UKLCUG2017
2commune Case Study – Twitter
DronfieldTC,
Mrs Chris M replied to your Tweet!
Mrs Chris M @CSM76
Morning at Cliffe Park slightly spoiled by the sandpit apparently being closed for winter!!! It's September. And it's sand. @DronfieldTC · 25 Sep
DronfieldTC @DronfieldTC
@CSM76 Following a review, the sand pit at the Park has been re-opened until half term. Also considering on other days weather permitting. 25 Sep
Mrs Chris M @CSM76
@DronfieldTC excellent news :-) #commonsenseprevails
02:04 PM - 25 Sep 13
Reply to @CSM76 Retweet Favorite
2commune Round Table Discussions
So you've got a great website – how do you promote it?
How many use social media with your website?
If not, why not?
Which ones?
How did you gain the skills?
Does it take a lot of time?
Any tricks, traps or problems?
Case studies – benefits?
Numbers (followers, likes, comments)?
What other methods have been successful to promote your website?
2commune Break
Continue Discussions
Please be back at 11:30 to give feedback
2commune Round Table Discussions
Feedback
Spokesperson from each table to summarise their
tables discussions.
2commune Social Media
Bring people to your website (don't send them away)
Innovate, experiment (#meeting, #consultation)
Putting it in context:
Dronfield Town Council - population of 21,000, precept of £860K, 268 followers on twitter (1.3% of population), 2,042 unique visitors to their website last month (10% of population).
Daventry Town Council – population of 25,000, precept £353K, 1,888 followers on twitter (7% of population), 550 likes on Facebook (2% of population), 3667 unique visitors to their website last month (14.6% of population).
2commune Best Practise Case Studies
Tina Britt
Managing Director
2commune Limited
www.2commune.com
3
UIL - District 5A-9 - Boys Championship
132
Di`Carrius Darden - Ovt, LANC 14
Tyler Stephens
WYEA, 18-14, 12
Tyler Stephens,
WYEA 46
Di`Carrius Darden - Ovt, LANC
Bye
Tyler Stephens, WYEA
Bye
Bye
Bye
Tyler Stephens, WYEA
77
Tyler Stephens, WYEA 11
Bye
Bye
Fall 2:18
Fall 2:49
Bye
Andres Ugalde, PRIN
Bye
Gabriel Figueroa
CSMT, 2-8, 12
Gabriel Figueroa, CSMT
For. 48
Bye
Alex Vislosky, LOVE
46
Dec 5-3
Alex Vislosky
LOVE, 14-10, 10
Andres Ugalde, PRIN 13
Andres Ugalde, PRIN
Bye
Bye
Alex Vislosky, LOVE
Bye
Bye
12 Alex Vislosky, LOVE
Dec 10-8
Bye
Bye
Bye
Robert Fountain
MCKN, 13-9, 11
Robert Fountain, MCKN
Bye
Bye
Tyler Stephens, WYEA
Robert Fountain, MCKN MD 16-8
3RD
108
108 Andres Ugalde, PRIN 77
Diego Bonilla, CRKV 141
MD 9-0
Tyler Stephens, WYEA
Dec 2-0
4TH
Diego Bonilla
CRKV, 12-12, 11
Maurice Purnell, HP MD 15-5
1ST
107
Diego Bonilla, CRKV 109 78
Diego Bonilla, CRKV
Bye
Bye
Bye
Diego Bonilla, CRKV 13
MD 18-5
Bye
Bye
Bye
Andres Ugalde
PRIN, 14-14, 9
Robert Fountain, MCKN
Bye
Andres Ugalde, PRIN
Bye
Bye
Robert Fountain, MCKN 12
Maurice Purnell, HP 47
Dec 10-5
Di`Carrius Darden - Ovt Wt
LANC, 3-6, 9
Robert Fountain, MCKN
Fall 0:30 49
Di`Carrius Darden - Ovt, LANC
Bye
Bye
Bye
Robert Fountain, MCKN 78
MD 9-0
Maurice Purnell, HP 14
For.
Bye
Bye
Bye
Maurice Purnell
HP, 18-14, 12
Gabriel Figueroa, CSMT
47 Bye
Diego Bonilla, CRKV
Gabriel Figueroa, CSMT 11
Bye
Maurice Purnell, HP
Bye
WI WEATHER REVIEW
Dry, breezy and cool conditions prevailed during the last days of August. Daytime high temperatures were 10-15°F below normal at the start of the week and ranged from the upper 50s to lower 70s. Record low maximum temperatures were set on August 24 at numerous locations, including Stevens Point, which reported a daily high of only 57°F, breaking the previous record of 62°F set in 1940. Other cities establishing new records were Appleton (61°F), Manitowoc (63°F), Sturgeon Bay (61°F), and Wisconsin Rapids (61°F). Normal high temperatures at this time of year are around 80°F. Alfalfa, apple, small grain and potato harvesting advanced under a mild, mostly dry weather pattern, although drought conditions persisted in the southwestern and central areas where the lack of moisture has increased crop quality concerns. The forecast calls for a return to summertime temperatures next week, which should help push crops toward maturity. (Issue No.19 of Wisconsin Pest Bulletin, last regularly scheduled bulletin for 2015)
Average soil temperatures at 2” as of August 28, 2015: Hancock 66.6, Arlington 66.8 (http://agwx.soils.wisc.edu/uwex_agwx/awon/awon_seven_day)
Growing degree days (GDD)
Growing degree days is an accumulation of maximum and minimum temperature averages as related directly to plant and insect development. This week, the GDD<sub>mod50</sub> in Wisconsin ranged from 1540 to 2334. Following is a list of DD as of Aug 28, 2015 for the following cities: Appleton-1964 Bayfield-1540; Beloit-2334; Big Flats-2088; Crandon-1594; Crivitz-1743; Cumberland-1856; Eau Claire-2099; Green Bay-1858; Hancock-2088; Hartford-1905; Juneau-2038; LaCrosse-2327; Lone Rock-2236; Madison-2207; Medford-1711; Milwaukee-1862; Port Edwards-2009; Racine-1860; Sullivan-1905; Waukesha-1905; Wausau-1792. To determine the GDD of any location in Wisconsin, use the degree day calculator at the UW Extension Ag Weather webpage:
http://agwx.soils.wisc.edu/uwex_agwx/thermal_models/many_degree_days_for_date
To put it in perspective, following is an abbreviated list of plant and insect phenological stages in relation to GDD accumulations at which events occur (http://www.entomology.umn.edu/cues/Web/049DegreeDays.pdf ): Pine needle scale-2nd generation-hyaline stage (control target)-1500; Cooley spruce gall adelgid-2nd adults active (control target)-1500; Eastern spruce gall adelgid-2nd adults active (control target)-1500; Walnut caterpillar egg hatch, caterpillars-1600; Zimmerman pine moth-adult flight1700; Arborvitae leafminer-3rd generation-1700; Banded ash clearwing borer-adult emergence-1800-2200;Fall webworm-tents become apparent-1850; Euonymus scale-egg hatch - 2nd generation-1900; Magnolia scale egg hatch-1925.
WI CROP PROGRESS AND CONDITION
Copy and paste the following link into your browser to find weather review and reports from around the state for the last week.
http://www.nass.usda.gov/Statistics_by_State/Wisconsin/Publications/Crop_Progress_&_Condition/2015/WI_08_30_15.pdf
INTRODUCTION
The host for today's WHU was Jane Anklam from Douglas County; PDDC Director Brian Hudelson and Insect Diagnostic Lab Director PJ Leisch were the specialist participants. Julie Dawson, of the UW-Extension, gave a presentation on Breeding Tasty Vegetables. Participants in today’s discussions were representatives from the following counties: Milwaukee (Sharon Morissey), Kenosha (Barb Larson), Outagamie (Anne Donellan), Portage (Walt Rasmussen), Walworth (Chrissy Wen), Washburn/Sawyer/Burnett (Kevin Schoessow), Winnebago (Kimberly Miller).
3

> What you will do
Write the material out once more so that every line matches the original.

> Expected answer
UKLCUG2017
2commune Case Study – Twitter
DronfieldTC,
Mrs Chris M replied to your Tweet!
Mrs Chris M @CSM76
Morning at Cliffe Park slightly spoiled by the sandpit apparently being closed for winter!!! It's September. And it's sand. @DronfieldTC · 25 Sep
DronfieldTC @DronfieldTC
@CSM76 Following a review, the sand pit at the Park has been re-opened until half term. Also considering on other days weather permitting. 25 Sep
Mrs Chris M @CSM76
@DronfieldTC excellent news :-) #commonsenseprevails
02:04 PM - 25 Sep 13
Reply to @CSM76 Retweet Favorite
2commune Round Table Discussions
So you've got a great website – how do you promote it?
How many use social media with your website?
If not, why not?
Which ones?
How did you gain the skills?
Does it take a lot of time?
Any tricks, traps or problems?
Case studies – benefits?
Numbers (followers, likes, comments)?
What other methods have been successful to promote your website?
2commune Break
Continue Discussions
Please be back at 11:30 to give feedback
2commune Round Table Discussions
Feedback
Spokesperson from each table to summarise their
tables discussions.
2commune Social Media
Bring people to your website (don't send them away)
Innovate, experiment (#meeting, #consultation)
Putting it in context:
Dronfield Town Council - population of 21,000, precept of £860K, 268 followers on twitter (1.3% of population), 2,042 unique visitors to their website last month (10% of population).
Daventry Town Council – population of 25,000, precept £353K, 1,888 followers on twitter (7% of population), 550 likes on Facebook (2% of population), 3667 unique visitors to their website last month (14.6% of population).
2commune Best Practise Case Studies
Tina Britt
Managing Director
2commune Limited
www.2commune.com
3
UIL - District 5A-9 - Boys Championship
132
Di`Carrius Darden - Ovt, LANC 14
Tyler Stephens
WYEA, 18-14, 12
Tyler Stephens,
WYEA 46
Di`Carrius Darden - Ovt, LANC
Bye
Tyler Stephens, WYEA
Bye
Bye
Bye
Tyler Stephens, WYEA
77
Tyler Stephens, WYEA 11
Bye
Bye
Fall 2:18
Fall 2:49
Bye
Andres Ugalde, PRIN
Bye
Gabriel Figueroa
CSMT, 2-8, 12
Gabriel Figueroa, CSMT
For. 48
Bye
Alex Vislosky, LOVE
46
Dec 5-3
Alex Vislosky
LOVE, 14-10, 10
Andres Ugalde, PRIN 13
Andres Ugalde, PRIN
Bye
Bye
Alex Vislosky, LOVE
Bye
Bye
12 Alex Vislosky, LOVE
Dec 10-8
Bye
Bye
Bye
Robert Fountain
MCKN, 13-9, 11
Robert Fountain, MCKN
Bye
Bye
Tyler Stephens, WYEA
Robert Fountain, MCKN MD 16-8
3RD
108
108 Andres Ugalde, PRIN 77
Diego Bonilla, CRKV 141
MD 9-0
Tyler Stephens, WYEA
Dec 2-0
4TH
Diego Bonilla
CRKV, 12-12, 11
Maurice Purnell, HP MD 15-5
1ST
107
Diego Bonilla, CRKV 109 78
Diego Bonilla, CRKV
Bye
Bye
Bye
Diego Bonilla, CRKV 13
MD 18-5
Bye
Bye
Bye
Andres Ugalde
PRIN, 14-14, 9
Robert Fountain, MCKN
Bye
Andres Ugalde, PRIN
Bye
Bye
Robert Fountain, MCKN 12
Maurice Purnell, HP 47
Dec 10-5
Di`Carrius Darden - Ovt Wt
LANC, 3-6, 9
Robert Fountain, MCKN
Fall 0:30 49
Di`Carrius Darden - Ovt, LANC
Bye
Bye
Bye
Robert Fountain, MCKN 78
MD 9-0
Maurice Purnell, HP 14
For.
Bye
Bye
Bye
Maurice Purnell
HP, 18-14, 12
Gabriel Figueroa, CSMT
47 Bye
Diego Bonilla, CRKV
Gabriel Figueroa, CSMT 11
Bye
Maurice Purnell, HP
Bye
WI WEATHER REVIEW
Dry, breezy and cool conditions prevailed during the last days of August. Daytime high temperatures were 10-15°F below normal at the start of the week and ranged from the upper 50s to lower 70s. Record low maximum temperatures were set on August 24 at numerous locations, including Stevens Point, which reported a daily high of only 57°F, breaking the previous record of 62°F set in 1940. Other cities establishing new records were Appleton (61°F), Manitowoc (63°F), Sturgeon Bay (61°F), and Wisconsin Rapids (61°F). Normal high temperatures at this time of year are around 80°F. Alfalfa, apple, small grain and potato harvesting advanced under a mild, mostly dry weather pattern, although drought conditions persisted in the southwestern and central areas where the lack of moisture has increased crop quality concerns. The forecast calls for a return to summertime temperatures next week, which should help push crops toward maturity. (Issue No.19 of Wisconsin Pest Bulletin, last regularly scheduled bulletin for 2015)
Average soil temperatures at 2” as of August 28, 2015: Hancock 66.6, Arlington 66.8 (http://agwx.soils.wisc.edu/uwex_agwx/awon/awon_seven_day)
Growing degree days (GDD)
Growing degree days is an accumulation of maximum and minimum temperature averages as related directly to plant and insect development. This week, the GDD<sub>mod50</sub> in Wisconsin ranged from 1540 to 2334. Following is a list of DD as of Aug 28, 2015 for the following cities: Appleton-1964 Bayfield-1540; Beloit-2334; Big Flats-2088; Crandon-1594; Crivitz-1743; Cumberland-1856; Eau Claire-2099; Green Bay-1858; Hancock-2088; Hartford-1905; Juneau-2038; LaCrosse-2327; Lone Rock-2236; Madison-2207; Medford-1711; Milwaukee-1862; Port Edwards-2009; Racine-1860; Sullivan-1905; Waukesha-1905; Wausau-1792. To determine the GDD of any location in Wisconsin, use the degree day calculator at the UW Extension Ag Weather webpage:
http://agwx.soils.wisc.edu/uwex_agwx/thermal_models/many_degree_days_for_date
To put it in perspective, following is an abbreviated list of plant and insect phenological stages in relation to GDD accumulations at which events occur (http://www.entomology.umn.edu/cues/Web/049DegreeDays.pdf ): Pine needle scale-2nd generation-hyaline stage (control target)-1500; Cooley spruce gall adelgid-2nd adults active (control target)-1500; Eastern spruce gall adelgid-2nd adults active (control target)-1500; Walnut caterpillar egg hatch, caterpillars-1600; Zimmerman pine moth-adult flight1700; Arborvitae leafminer-3rd generation-1700; Banded ash clearwing borer-adult emergence-1800-2200;Fall webworm-tents become apparent-1850; Euonymus scale-egg hatch - 2nd generation-1900; Magnolia scale egg hatch-1925.
WI CROP PROGRESS AND CONDITION
Copy and paste the following link into your browser to find weather review and reports from around the state for the last week.
http://www.nass.usda.gov/Statistics_by_State/Wisconsin/Publications/Crop_Progress_&_Condition/2015/WI_08_30_15.pdf
INTRODUCTION
The host for today's WHU was Jane Anklam from Douglas County; PDDC Director Brian Hudelson and Insect Diagnostic Lab Director PJ Leisch were the specialist participants. Julie Dawson, of the UW-Extension, gave a presentation on Breeding Tasty Vegetables. Participants in today’s discussions were representatives from the following counties: Milwaukee (Sharon Morissey), Kenosha (Barb Larson), Outagamie (Anne Donellan), Portage (Walt Rasmussen), Walworth (Chrissy Wen), Washburn/Sawyer/Burnett (Kevin Schoessow), Winnebago (Kimberly Miller).
3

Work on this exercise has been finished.